Specifically, that certain rights not explicitly mentioned in the Constitution are nevertheless protected by the Due Process Clause of the 14th Amendment.
If the Court now determines the reasoning used in Roe v Wade is no longer sound, all cases that similarly rely on the 14th Amendment at the federal level are at risk. These cases will likely be challenged at the state and federal level in the coming months and years.
A quick look at the leaked draft opinion, written by Justice Alito, makes this clear:
“We hold that Roe and Casey must be overruled. The Constitution makes no reference to abortion, and no such right is implicitly protected by any constitutional provision, including the one on which the defenders of Roe and Casey now chiefly rely – the Due Process Clause of the Fourteenth Amendment. That provision has been held to guarantee some rights that are not mentioned in the Constitution, but any such right must be “deeply rooted in this Nation’s history and tradition,” and “implicit in the concept of ordered liberty…
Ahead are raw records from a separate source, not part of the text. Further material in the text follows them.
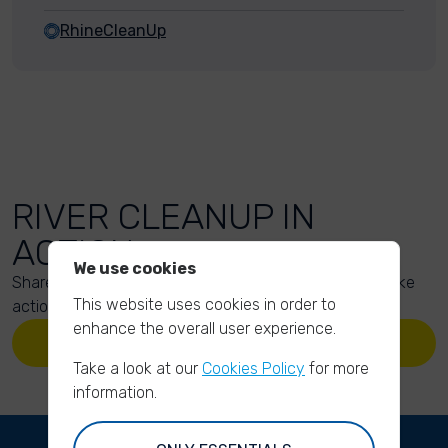
RhineCleanUp
RIVER CLEANUP IN
ACTION
We use cookies
Share your action photos here and inspire others to take
This website uses cookies in order to
action too!
enhance the overall user experience.
UPLOAD YOUR PHOTOS
Take a look at our
Cookies Policy
for more
information.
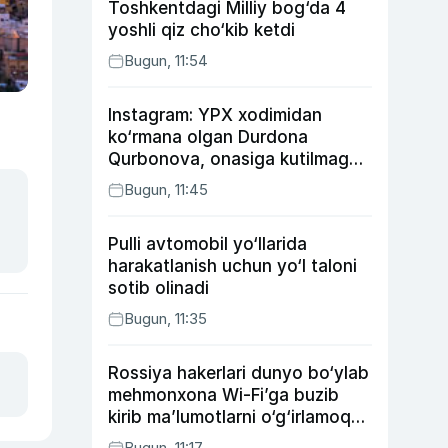
Toshkentdagi Milliy bog‘da 4
yoshli qiz cho‘kib ketdi
Bugun, 11:54
Instagram: YPX xodimidan
ko‘rmana olgan Durdona
Qurbonova, onasiga kutilmagan
sovg‘a tayyorlagan Umid vines,
Bugun, 11:45
xonanda Rayhon nimadan xafa?
Pulli avtomobil yo‘llarida
harakatlanish uchun yo‘l taloni
sotib olinadi
Bugun, 11:35
Rossiya hakerlari dunyo bo‘ylab
mehmonxona Wi-Fi’ga buzib
kirib ma’lumotlarni o‘g‘irlamoqda
— Microsoft
Bugun, 11:17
…It’s time to heed the Constitution and return the issue of abortion to the people’s elected representatives.”
There are already rumblings of what awaits us in this potential future, in which individual states have the power to ban any human right not explicitly mentioned in Constitution:
Just last month, Indiana’s Republican Senator Mike Braun told a room full of reporters that individual states should be able to decide for themselves whether or not to ban interracial marriage. He stated that the Supreme Court overstepped its role when deciding Loving v Virginia.
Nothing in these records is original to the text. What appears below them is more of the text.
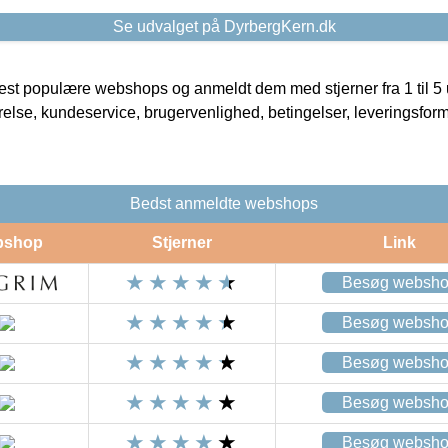
Se udvalget på DyrbergKern.dk
t populære webshops og anmeldt dem med stjerner fra 1 til 5 ud
rrelse, kundeservice, brugervenlighed, betingelser, leveringsfor
Bedst anmeldte webshops
bshop
Stjerner
Link
Besøg websh
Besøg websh
Besøg websh
Besøg websh
Besøg websh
And in Tennessee, lawmakers introduced legislation that would sidestep Obergefell v Hodges by creating an alternate form of legal marriage only available to heterosexual couples. They stated that the definition of marriage should be left up to the state.
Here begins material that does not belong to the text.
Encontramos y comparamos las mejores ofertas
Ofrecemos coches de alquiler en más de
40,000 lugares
What can you do to protect the rights of people in your community?
Writing legislators, protesting, and sharing information are all necessary actions of change, but we believe that your role as an AMM Minister places you in a unique position to do more.
We believe that our ministers have the power to be an overwhelming source of love and acceptance in their communities, and to lead by consistent and conscientious example.
Our commitment to equality insists that we see ourselves in every person we meet, whether it be the pregnant woman facing a life-altering decision, or the gay man seeking to marry his partner in the face of discrimination, and in every other living being that shares the miraculous light of consciousness through which this world experiences itself.
By being proudly inclusive, by offering ministry and marriage services to couples and their families without judgment, by meeting people on their own terms, and by lovingly serving those who might otherwise be discriminated against because of their race, gender, or sexual orientation, our ministers are a daily force for good in the world.
In this way, we aren’t urging you to do anything per se, but rather, we ask you to take a moment for quiet reflection where you listen to that part of you that transcends your body, your thinking mind, and your ego. Hear that voice, and listen to its quiet, yet powerful directive. That’s your mandate, that’s your guide, and that’s the path along which you will find love and freedom.
And we believe that this type of loving presence and intentional action is more valuable, and more necessary, than ever.